'I've been assured that this is a long, epic story,' the actor tells EW

SPOILER ALERT: Read on only if you’ve already watched Sunday’s episode of Star Trek: Discovery, “Despite Yourself.”

Actor Wilson Cruz knows many fans were probably upset when his character, Dr. Hugh Culber, was killed by Lt. Ash Tyler (Shazad Latif) on Sunday’s episode of the CBS All Access series.

“I would be upset if I was watching, and I think we need to give people permission to be upset. It’s upsetting. It’s a disappointing moment,” Cruz tells EW, admitting he was “nervous” about the show being seen as yet another series killing off an LGBTQ character of color.

“I’m nervous because we are all aware of this trope throughout television which we continue to see LGBT characters, characters of color, and women killed off in very dismissive ways, and I want people to know that this is not that,” he says. “This is a chapter of this epic love story of these two characters. And this is science fiction.
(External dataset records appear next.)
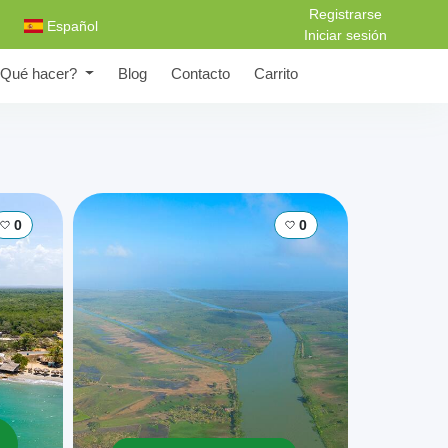
Registrarse
Español
Iniciar sesión
Qué hacer?
Blog
Contacto
Carrito
0
0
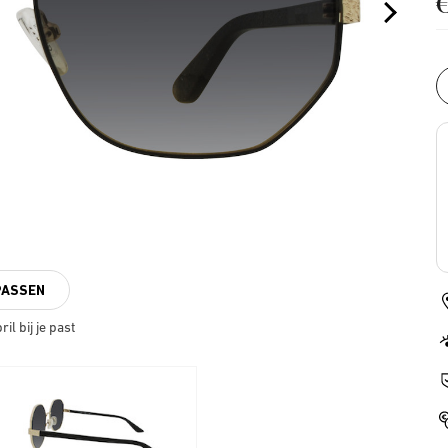
PASSEN
il bij je past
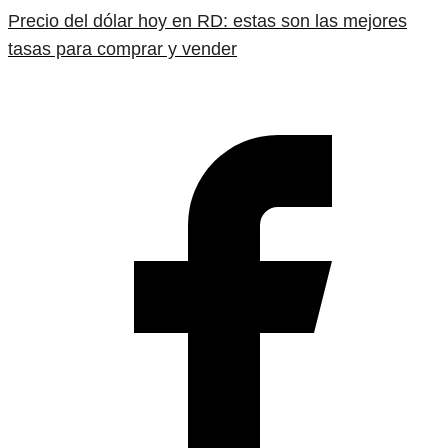
Precio del dólar hoy en RD: estas son las mejores
tasas para comprar y vender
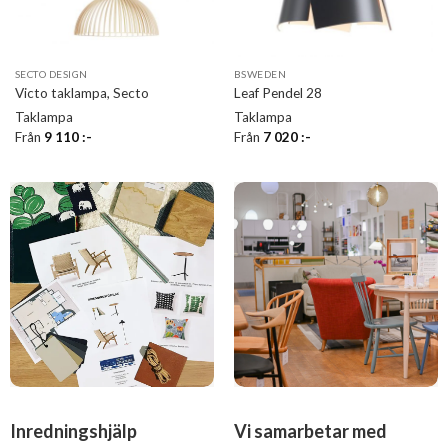
SECTO DESIGN
BSWEDEN
Victo taklampa, Secto
Leaf Pendel 28
Taklampa
Taklampa
Från
9 110
:-
Från
7 020
:-
Inredningshjälp
Vi samarbetar med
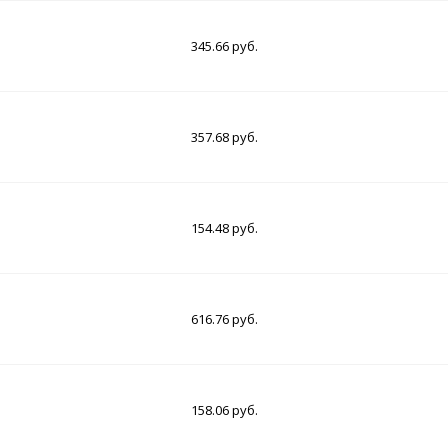
345.66 руб.
357.68 руб.
154.48 руб.
616.76 руб.
158.06 руб.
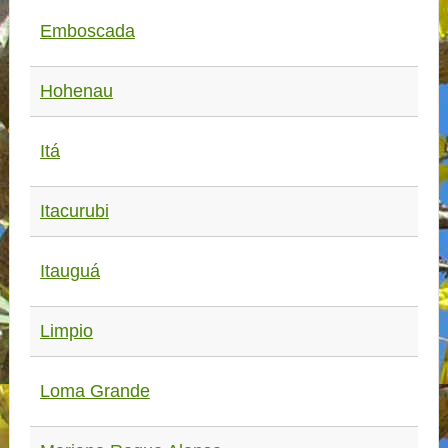
Emboscada
Hohenau
Itá
Itacurubi
Itauguá
Limpio
Loma Grande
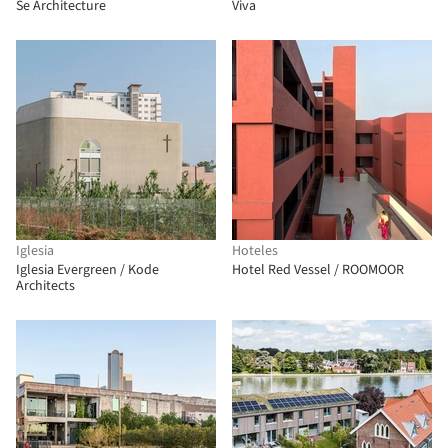
Se Architecture
Viva
Iglesia
Hoteles
Iglesia Evergreen / Kode
Hotel Red Vessel / ROOMOOR
Architects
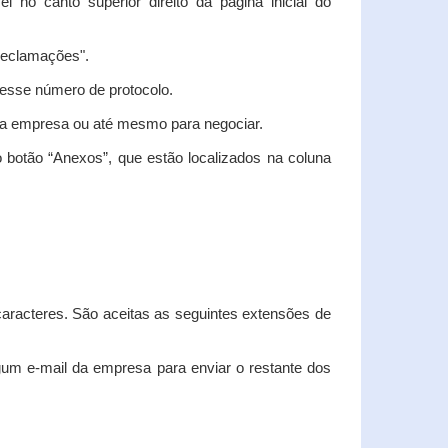
vel no canto superior direito da página inicial do
"Reclamações".
nesse número de protocolo.
m a empresa ou até mesmo para negociar.
 botão “Anexos”, que estão localizados na coluna
racteres. São aceitas as seguintes extensões de
algum e-mail da empresa para enviar o restante dos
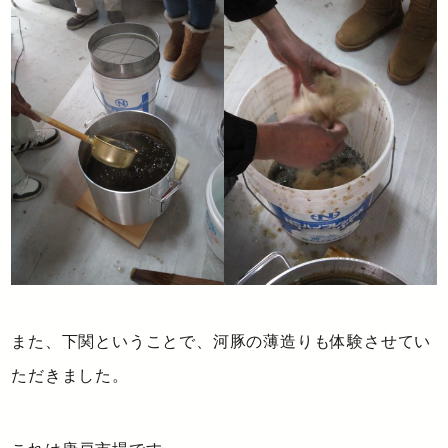
また、下関ということで、河豚の薄造りも体験させてい
ただきました。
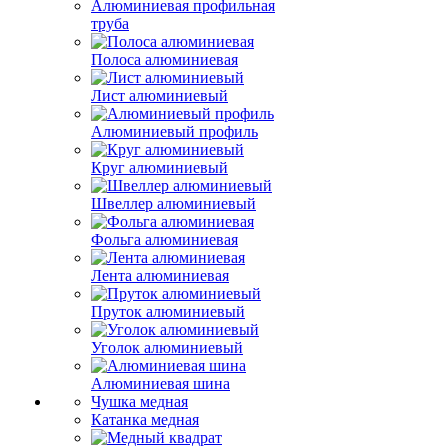
Алюминиевая профильная
труба
Полоса алюминиевая
Лист алюминиевый
Алюминиевый профиль
Круг алюминиевый
Швеллер алюминиевый
Фольга алюминиевая
Лента алюминиевая
Пруток алюминиевый
Уголок алюминиевый
Алюминиевая шина
Чушка медная
Катанка медная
This is Star Trek. There are many possibilities.”

Wilson Cruz as Dr. Culber on Star Trek: Discovery.
| Credit: Jan Thijs/CBS

As the reality of his character’s demise sinks in, Cruz, 44, opens up about getting the chance to play half of Star Trek’s first gay couple on TV — and why we haven’t seen the last of Dr. Culber.

ENTERTAINMENT WEEKLY: What did it mean to you to be cast on a show like this?
WILSON CRUZ: It’s Star Trek! It’s as close to an American mythology as we get. To be a part of that storytelling after being a fan since I was a teenage boy who saw the pilot episode of Next Generation air, it’s all very surreal. But on a larger level, as a gay Latino man, to allow people to see themselves in my character living in a future that we all hope to create — that’s the main reason I wanted to be a part of it. I think of young people who are watching this show and are questioning their own sexuality or who are people of color and can look at this and hopefully derive some inspiration to the fact that there are no limitations to their possibilities. Dr. Culber is proof that we will be here [in the future.] I’m excited about telling that story and to tell a love story on an epic level that I, as an actor, have not been allowed to tell until here and now. It’s all very heady, exciting stuff.

What’s been the fan reaction to Culber’s relationship with Lt. Paul Stamets (Anthony Rapp)?
It’s been amazing. I think Anthony and I were prepared for people to have a big reaction, but I don’t know that we were completely prepared for this size of a reaction. We are obviously familiar with the Trek fandom, and we knew that people have been longing for an LGBT storyline and main character for decades, so we were excited and proud to be those people and tell that story. But to hear the feedback from people about why it was important for them to be reflected back on the show has been really moving for me. People share these stories about growing up in an isolated area where they felt like they were the only person who was going through what they were going through, and to be a fan of Star Trek and not really see yourself in that world can be heartbreaking for people. The messages that it sends about our future on this planet is really dark. I’m so glad we get to relieve them of that a bit.

When did showrunners Gretchen J. Berg and Aaron Harberts let you know that Culber was going to die?
I’ve been living with this for a while now. When Aaron and Gretchen called to let me know this is where the show was going, I remember committing to them that I was going to bring everything I had to my last episodes in this season, and they promised to send over scenes that would make it worth my while — and they did. I have to say, in my 25 years [of acting], my favorite scene I’ve ever filmed is still coming in this season.

Why is it important to you that this death is distinguished from other deaths of other minorities on TV?
When it happens once, you’re like, ‘Oh, okay.’ When it happens twice, ‘Okay.’ When it continues to happen over and over, especially within a couple of seasons of television, you sort of feel that people are looking at people of color and LGBT characters and the people that they represent as expendable, and that it’s not as easy for them to kill off the white, straight guy. But maybe that has more to do with the fact that there aren’t as many minorities as leads on television that feel indispensable to the creators. Maybe that’s where the energy needs to be focused. The studios and producers and networks should be creating characters that women, LGBT people, and people of color can play. And when [the arc of the Discovery series] was explained to me, I got really excited — so it’s different in that way, because I’ll be back.

So will Culber come back to life?
What I can say is that I’ve been assured that this is a long, epic story, and I know where it’s going and I’m excited about telling that story. But in order for us to tell that story, this had to happen. We’re inviting people to go on this journey, and part of this journey is going to be magnificent and some of it is going to be disappointing. There is going to be glory and triumph and heartbreak, but we will come out of it at the other end better for it, I promise you. So go on the ride with us.

New episodes of Star Trek: Discovery are released Sundays on CBS All Access.